Establishing a designated emergency fund that is highly liquid helps us tide over such moments. Even if you can only allocate a modest sum, setting aside funds for unexpected expenses enables you to bounce back more swiftly and resume progress toward achieving your broader goals.

How much coverage is enough?

As a general rule of thumb, your emergency fund should cover at least three to six months of expenses. You can decide to set aside more based on the following considerations:

  • If you are single and employed at a stable company, set aside expenses worth three months in your emergency fund.
  • If you are a double income household, you and your spouse can create an emergency fund worth six months of expenses.
  • If you have multiple dependents or are the sole earner in the family, set aside one year worth of expenses in an emergency fund.

 

Your emergency fund should be over and above any health or disability insurance policies.

Illustration

Mool Chacha is the sole earner in his household, residing with his homemaker wife and their two school-going children. In preparation for any unforeseen events, it's essential to consider the expenses he needs to cover for a duration of twelve months.

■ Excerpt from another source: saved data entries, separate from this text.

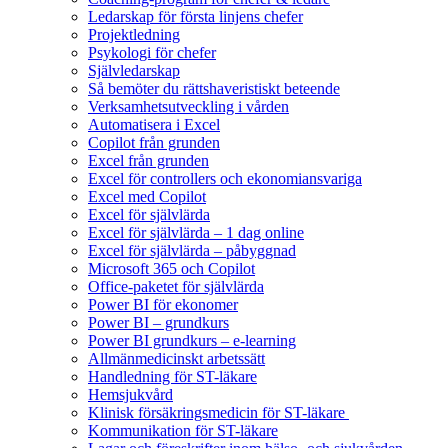
Ledarskap för första linjens chefer
Projektledning
Psykologi för chefer
Självledarskap
Så bemöter du rättshaveristiskt beteende
Verksamhetsutveckling i vården
Automatisera i Excel
Copilot från grunden
Excel från grunden
Excel för controllers och ekonomiansvariga
Excel med Copilot
Excel för självlärda
Excel för självlärda – 1 dag online
Excel för självlärda – påbyggnad
Microsoft 365 och Copilot
Office-paketet för självlärda
Power BI för ekonomer
Power BI – grundkurs
Power BI grundkurs – e-learning
Allmänmedicinskt arbetssätt
Handledning för ST-läkare
Hemsjukvård
Klinisk försäkringsmedicin för ST-läkare
Kommunikation för ST-läkare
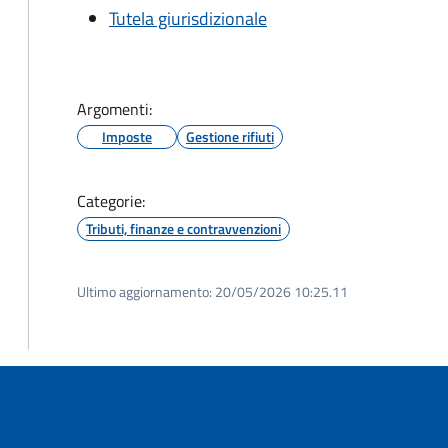
Tutela giurisdizionale
Argomenti:
Imposte
Gestione rifiuti
Categorie:
Tributi, finanze e contravvenzioni
Ultimo aggiornamento:
20/05/2026 10:25.11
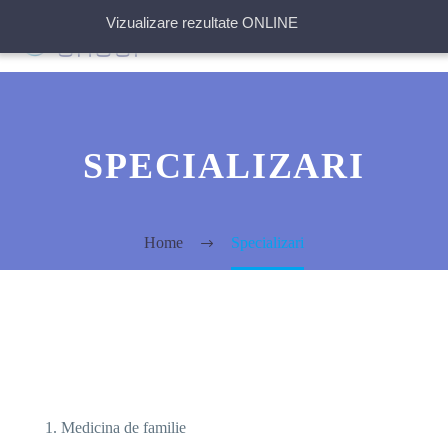
Vizualizare rezultate ONLINE
SPECIALIZARI
Home
Specializari
Medicina de familie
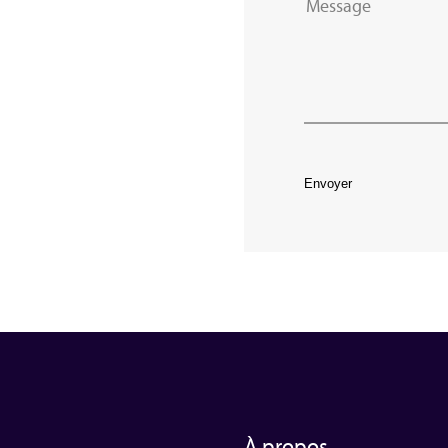
Envoyer
À propos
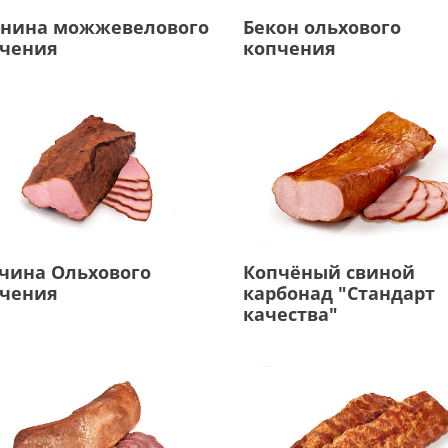
нина можжевелового
Бекон ольхового
чения
копчения
чина Ольхового
Копчёный свиной
чения
карбонад "Стандарт
качества"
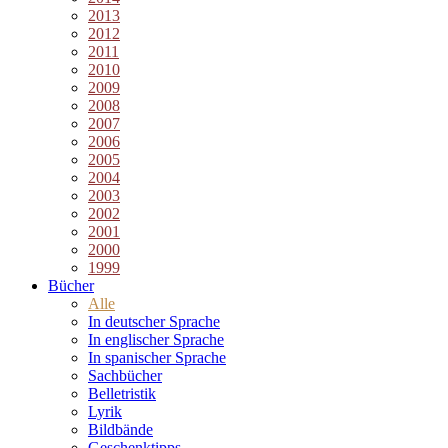
2013
2012
2011
2010
2009
2008
2007
2006
2005
2004
2003
2002
2001
2000
1999
Bücher
Alle
In deutscher Sprache
In englischer Sprache
In spanischer Sprache
Sachbücher
Belletristik
Lyrik
Bildbände
Geschenktipps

How to balance risk, return and liquidity for your emergency fund?

Different asset types offer different returns, contain different risks, and have different liquidity. Liquidity is your ability to withdraw funds when needed - equity investments for example are long term and withdrawing them for emergencies may book large losses. Similarly, breaking fixed deposits loses interest gains. 

Managing the emergency fund across different classes is a prudent approach. 

Start by depositing the first 1-2 months of the emergency fund into a basic savings account, followed by the next 3-6 months into bank FDs, and investing the next 6 months or more into Liquid or Arbitrage funds. Safety and liquidity are key, avoid investing in risky assets like stocks.

Start small by setting up automated transfers and reserve withdrawals strictly for genuine emergencies such as job loss or significant medical bills. Your emergency fund is not for extra shopping or payday shortfalls. Always replenish the fund after any withdrawals.